- Other names: PEODDN
- Specialty: Dermatology

= Porokeratotic eccrine ostial and dermal duct nevus =

Porokeratotic eccrine ostial and dermal duct nevus (PEODDN) is a skin lesion that resembles a comedonal nevus, but it occurs on the palms and soles where pilosebaceous follicles are normally absent. It is probably transmitted by paradominant transmission.

== Signs and symptoms ==
PEODDN is defined by the characteristic presentation of numerous punctate or keratotic papules on the extremities that develop during infancy or at birth. While lesions are typically localized to the distal extremities, which are the most prevalent sites of occurrence, reports have also indicated broad involvement of the trunk, face, and proximal extremities. Plaques are frequently formed from the keratotic papules, and more advanced lesions typically disperse throughout Blaschko's lines. Although it is typically asymptomatic, moderate pruritus, hyperhidrosis, or anhidrosis may coexist with it.

== Causes ==
It is unknown what causes PEODDN. The hypothesized pathomechanism of the entity appears to be genetic mosaicism and a possible eccrine or restricted epidermal aberration of keratinization. Recent research suggests that PEODDN is a mosaic variant of keratitis ichthyosis deafness (KID) syndrome caused by a somatic mutation in GJB2, which encodes a gap junction protein called connexin-26.

PEODDN has been linked in a number of case reports to disorders such sensory polyneuropathy and hyperthyroidism, breast hypoplasia, Bowen disease, alopecia, hemiparesis, scoliosis, deafness and development delay, seizure disorder, and squamous cell carcinoma.

== Diagnosis ==
The foundation of diagnosis is histopathology; cornoid lamella with acrosyringia involved is pathognomonic for PEODDN. It is typically linked to eccrine duct dilatation. Differential diagnoses include inflammatory linear verrucous epidermal nevus, porokeratosis plantaris discreta, nevus comedonicus, linear psoriasis, linear epidermal nevus, spiny keratoderma, congenital unilateral punctate porokeratosis, linear porokeratosis, and porokeratosis of Mibelli.

== Treatment ==
There are few choices for treatment.
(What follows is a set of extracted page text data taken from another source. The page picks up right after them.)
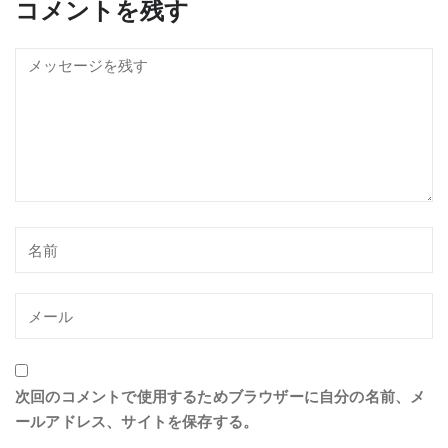
コメントを残す
次回のコメントで使用するためブラウザーに自分の名前、メ
ールアドレス、サイトを保存する。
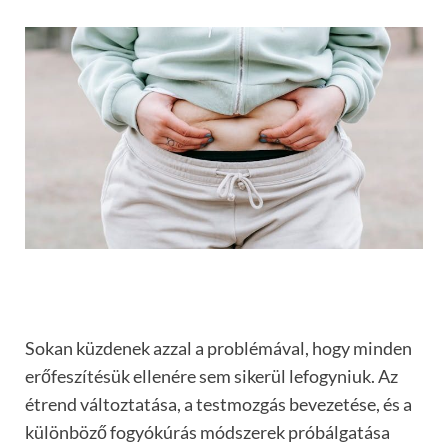
Sokan küzdenek azzal a problémával, hogy minden
erőfeszítésük ellenére sem sikerül lefogyniuk. Az
étrend változtatása, a testmozgás bevezetése, és a
különböző fogyókúrás módszerek próbálgatása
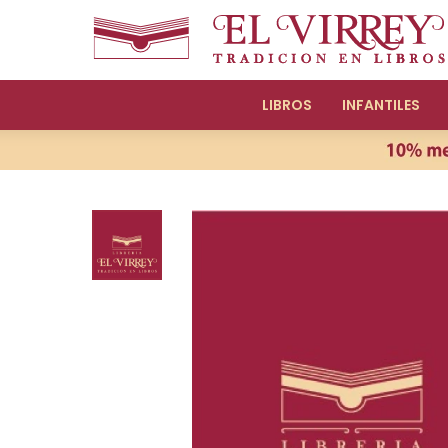
LIBROS
INFANTILES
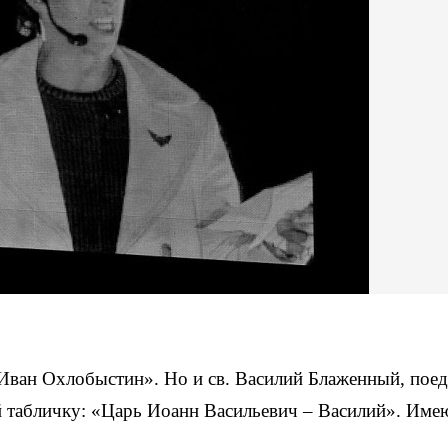
Иван Охлобыстин». Но и св. Василий Блаженный, поед
ой табличку: «Царь Иоанн Васильевич – Василий». Им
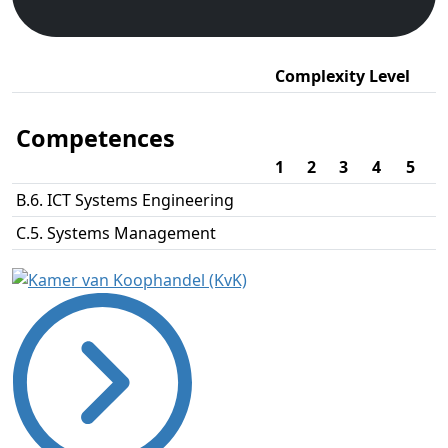
Complexity Level
Competences
1
2
3
4
5
B.6. ICT Systems Engineering
C.5. Systems Management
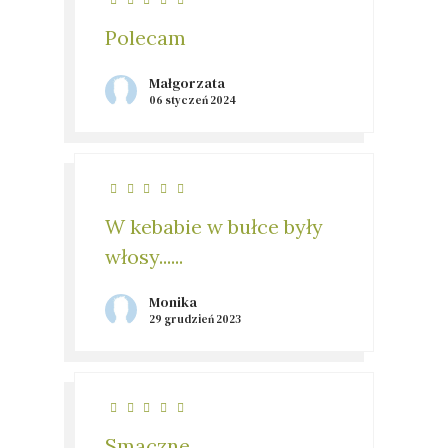
Polecam
Małgorzata
06 styczeń 2024
W kebabie w bułce były
włosy......
Monika
29 grudzień 2023
Smaczne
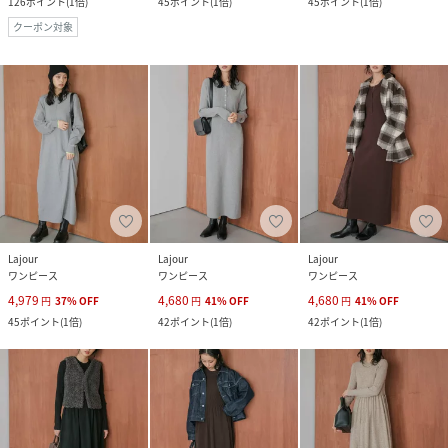
126
ポイント
(
1倍
)
45
ポイント
(
1倍
)
45
ポイント
(
1倍
)
クーポン対象
Lajour
Lajour
Lajour
ワンピース
ワンピース
ワンピース
4,979
4,680
4,680
円
37
%
OFF
円
41
%
OFF
円
41
%
OFF
45
ポイント
(
1倍
)
42
ポイント
(
1倍
)
42
ポイント
(
1倍
)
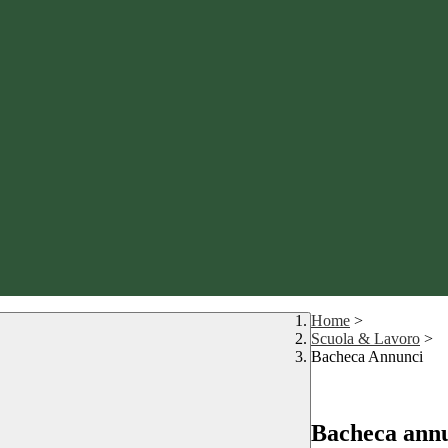
Home
>
Scuola & Lavoro
>
Bacheca Annunci
Bacheca ann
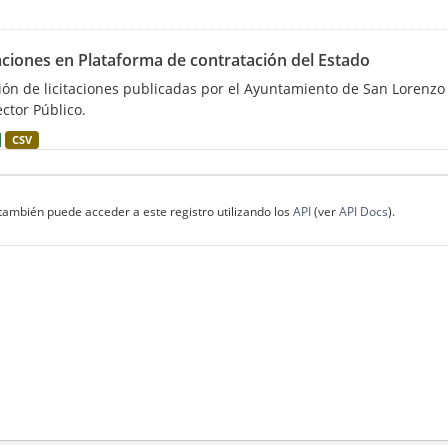
aciones en Plataforma de contratación del Estado
ión de licitaciones publicadas por el Ayuntamiento de San Lorenzo 
ector Público.
CSV
también puede acceder a este registro utilizando los
API
(ver
API Docs
).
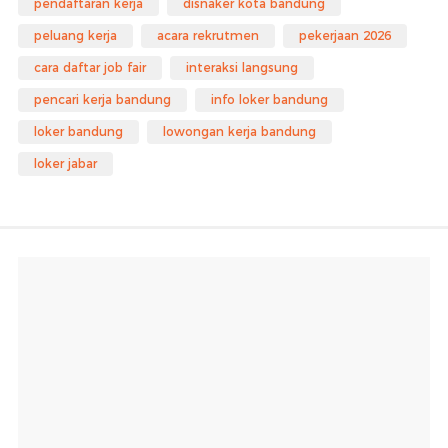
pendaftaran kerja
disnaker kota bandung
peluang kerja
acara rekrutmen
pekerjaan 2026
cara daftar job fair
interaksi langsung
pencari kerja bandung
info loker bandung
loker bandung
lowongan kerja bandung
loker jabar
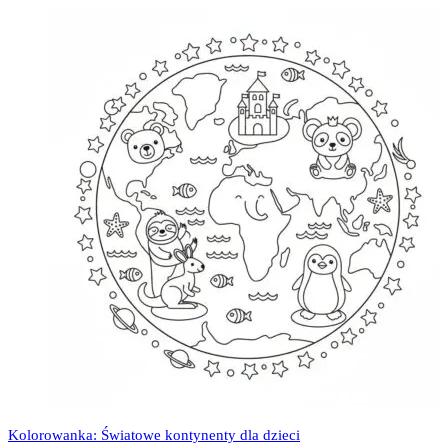
Kolorowanka: Światowe kontynenty dla dzieci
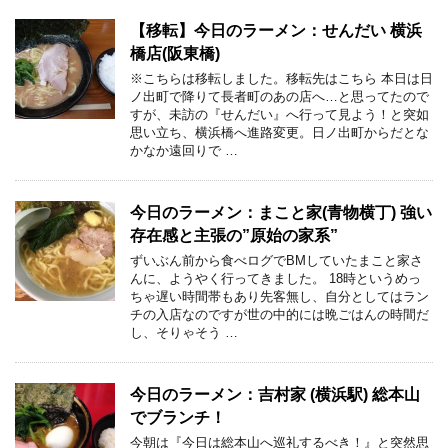
【移転】今日のラーメン：せんだい 横浜
橋店(阪東橋)
※こちらは移転しました。移転先はこちら 本日は日
ノ出町で降りて長者町のあの店へ…と思ってたので
すが、未訪の『せんだい』へ行って見よう！と突如
思い立ち、横浜橋へ進路変更。日ノ出町からだとな
かなか遠回りで …
今日のラーメン：まこと家(青物横丁) 強い
存在感と主張の”原始の家系”
ずいぶん前から食べログでBMしていたまこと家さ
んに、ようやく行ってきました。 18時というめっ
ちゃ遅い時間帯もあり先客無し、自分としてはラン
チの入店なのですが世の中的には晩ごはんの時間だ
し、そりゃそう …
今日のラーメン：吉村家 (横浜駅) 総本山
でブランチ！
今朝は『今日は総本山へ巡礼するべき！』と突然思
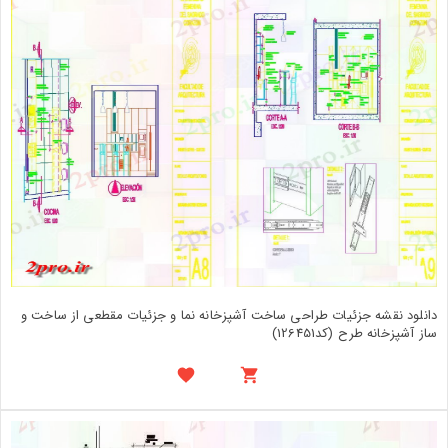
دانلود نقشه جزئیات طراحی ساخت آشپزخانه نما و جزئیات مقطعی از ساخت و
ساز آشپزخانه طرح (کد126451)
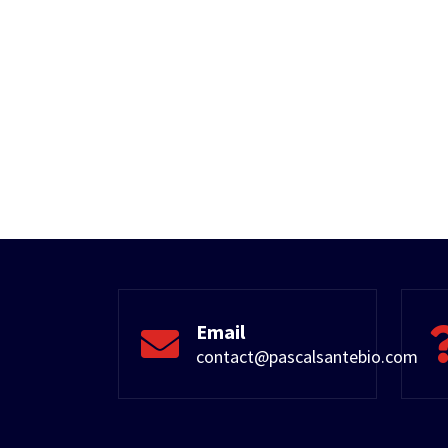
Email
contact@pascalsantebio.com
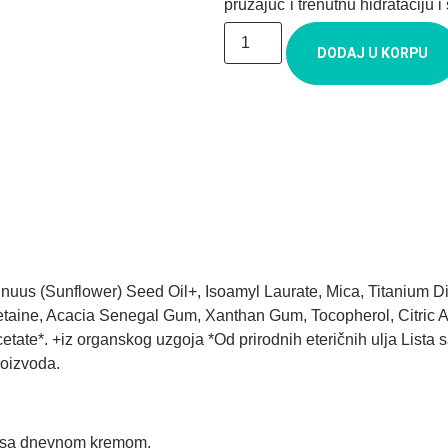
pružajuc´i trenutnu hidrataciju i 
DODAJ U KORPU
nnuus (Sunflower) Seed Oil+, Isoamyl Laurate, Mica, Titanium Di
etaine, Acacia Senegal Gum, Xanthan Gum, Tocopherol, Citric Aci
 Acetate*. +iz organskog uzgoja *Od prirodnih eteričnih ulja Lis
roizvoda.
ti sa dnevnom kremom.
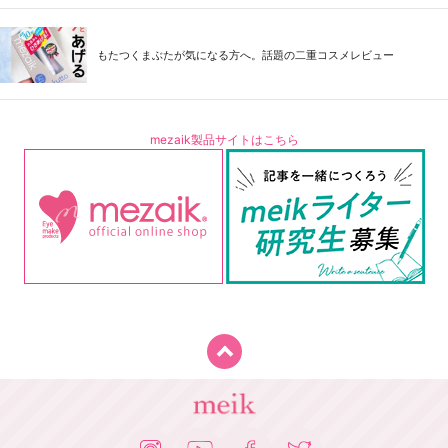
もたつくまぶたが気になる方へ。話題の二重コスメレビュー
mezaik製品サイトはこちら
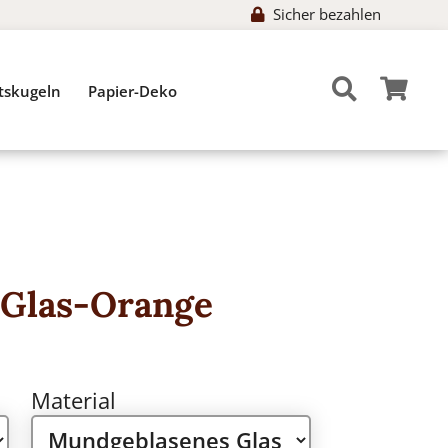
Sicher bezahlen
tskugeln
Papier-Deko
 Glas-Orange
Material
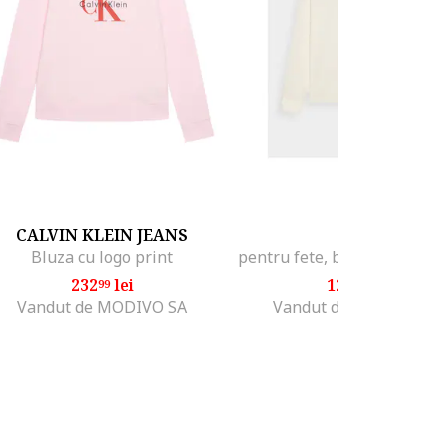
CALVIN KLEIN JEANS
4F
Bluza cu logo print
232
lei
121
lei
99
42
Vandut de MODIVO SA
Vandut de STEPSPORT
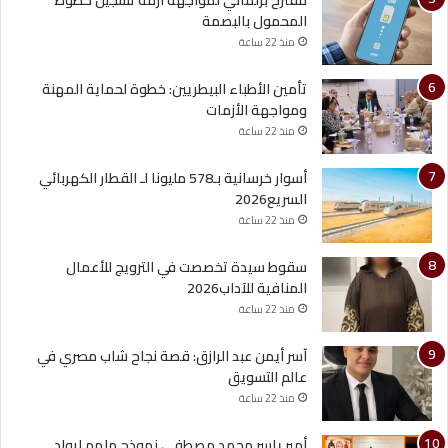
مقترح برلماني لمواجهة أزمة تسجيل خطوط
المحمول بالبصمة
منذ 22 ساعة
تأمين الأطباء البيطريين: خطوة لحماية المهنة
ومواجهة الأزمات
منذ 22 ساعة
أسوار خرسانية بـ578 مليونا لـ القطار الكهربائي
السريع2026
منذ 22 ساعة
سقوط سيدة تخصصت في الترويج للأعمال
المنافية للآداب2026
منذ 22 ساعة
آسر أيمن عبد الرازق: قصة نجاح شاب مصري في
عالم التسويق
منذ 22 ساعة
أمير ياسر محمد مصطفى نموذج ملهم لرواد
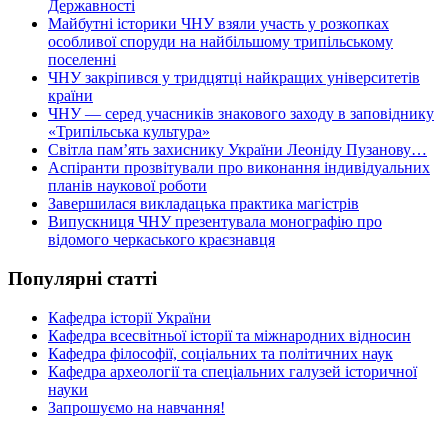
Державності
Майбутні історики ЧНУ взяли участь у розкопках
особливої споруди на найбільшому трипільському
поселенні
ЧНУ закріпився у тридцятці найкращих університетів
країни
ЧНУ — серед учасників знакового заходу в заповіднику
«Трипільська культура»
Світла пам’ять захиснику України Леоніду Пузанову…
Аспіранти прозвітували про виконання індивідуальних
планів наукової роботи
Завершилася викладацька практика магістрів
Випускниця ЧНУ презентувала монографію про
відомого черкаського краєзнавця
Популярні статті
Кафедра історії України
Кафедра всесвітньої історії та міжнародних відносин
Кафедра філософії, соціальних та політичних наук
Кафедра археології та спеціальних галузей історичної
науки
Запрошуємо на навчання!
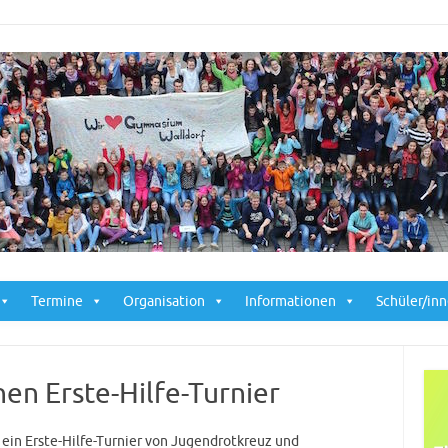
Skip to content
Termine
Organisation
Informationen
Schüler/in
en Erste-Hilfe-Turnier
ein Erste-Hilfe-Turnier von Jugendrotkreuz und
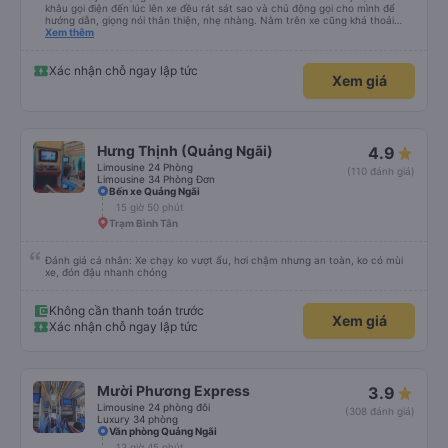
khâu gọi điện đến lúc lên xe đều rát sát sao và chủ động gọi cho mình để
hướng dẫn, giọng nói thân thiện, nhẹ nhàng. Nằm trên xe cũng khá thoải
mái, chăn nệm nước suối đầy đủ. Chuyến xe của mình hầu hết là các cô bác
Xem thêm
lớn tuổi thế nên khi hít thở sẽ thấy có một chút mùi người già Lúc xuống xe,
điểm thả của mình ban đầu dự kiến là Ngã 3 Sợi ( Nha Trang ) và bắt Grab
nhưng các anh hướng dẫn mình xuống ở đây không có ma nào dám chở đâu
Xác nhận chỗ ngay lập tức
Xem giá
( vì đây là địa bàn của thế lực xe ôm ngầm, dân chơi cỏ kẹo ke...) Và thế là
mình được chở xuống Ngã 3 thành , nơi sáng sủa an toàn hơn. Một Chuyến
xe được biết thêm nhiều câu chuyện mới. Cảm ơn nhà xe đã giúp đỡ
Hưng Thịnh (Quảng Ngãi)
4.9
Limousine 24 Phòng
(110 đánh giá)
Limousine 34 Phòng Đơn
Bến xe Quảng Ngãi
15 giờ 50 phút
Trạm Bình Tân
Đánh giá cá nhân: Xe chạy ko vượt ẩu, hơi chậm nhưng an toàn, ko có mùi
xe, đón đậu nhanh chóng
Không cần thanh toán trước
Xem giá
Xác nhận chỗ ngay lập tức
Mười Phương Express
3.9
Limousine 24 phòng đôi
(308 đánh giá)
Luxury 34 phòng
Văn phòng Quảng Ngãi
13 giờ 45 phút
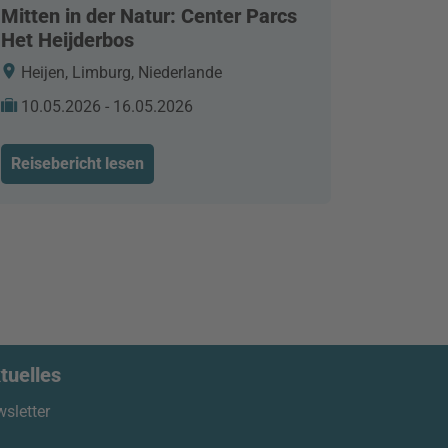
Mitten in der Natur: Center Parcs
Het Heijderbos
Heijen, Limburg, Niederlande
10.05.2026 - 16.05.2026
Reisebericht lesen
tuelles
sletter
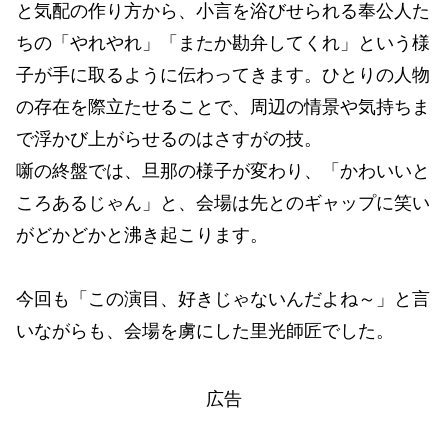
と気配の作り方から、小言を浴びせられる奉公人た
ちの「やれやれ」「またか勘弁してくれ」という様
子が手に取るように伝わってきます。ひとりの人物
の存在を際立たせることで、周辺の情景や気持ちま
で浮かび上がらせるのはさすがの技。
噺の終盤では、旦那の様子が変わり、「かわいいと
ころあるじゃん」と、会場は先とのギャップに笑い
がどかどかと沸き起こります。
今回も「この演目、好きじゃないんだよね～」と言
いながらも、会場を虜にした里光師匠でした。
広告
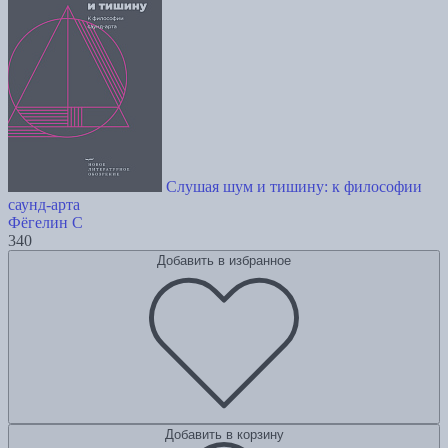
Слушая шум и тишину: к философии
саунд-арта
Фёгелин С
340
Добавить в избранное
Добавить в корзину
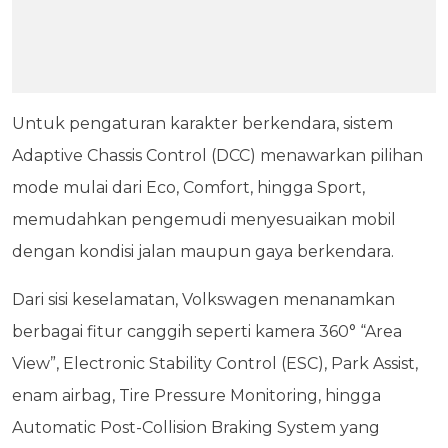
Untuk pengaturan karakter berkendara, sistem
Adaptive Chassis Control (DCC) menawarkan pilihan
mode mulai dari Eco, Comfort, hingga Sport,
memudahkan pengemudi menyesuaikan mobil
dengan kondisi jalan maupun gaya berkendara.
Dari sisi keselamatan, Volkswagen menanamkan
berbagai fitur canggih seperti kamera 360° “Area
View”, Electronic Stability Control (ESC), Park Assist,
enam airbag, Tire Pressure Monitoring, hingga
Automatic Post-Collision Braking System yang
With time, some lesions may spontaneously flatten. Surgery may be a good option for small, isolated lesions. Laser therapy is a great technique because there is very little risk of pigmentary alterations and scarring, especially when using an ultra-pulse CO2 laser. Patients with PEODDN have demonstrated considerable cosmetic improvement with combined erbium/CO2 laser therapy. Topical steroids, retinoids, phototherapy, electrocautery, keratolytics, and cryotherapy are examples of modalities that have not demonstrated any encouraging outcomes.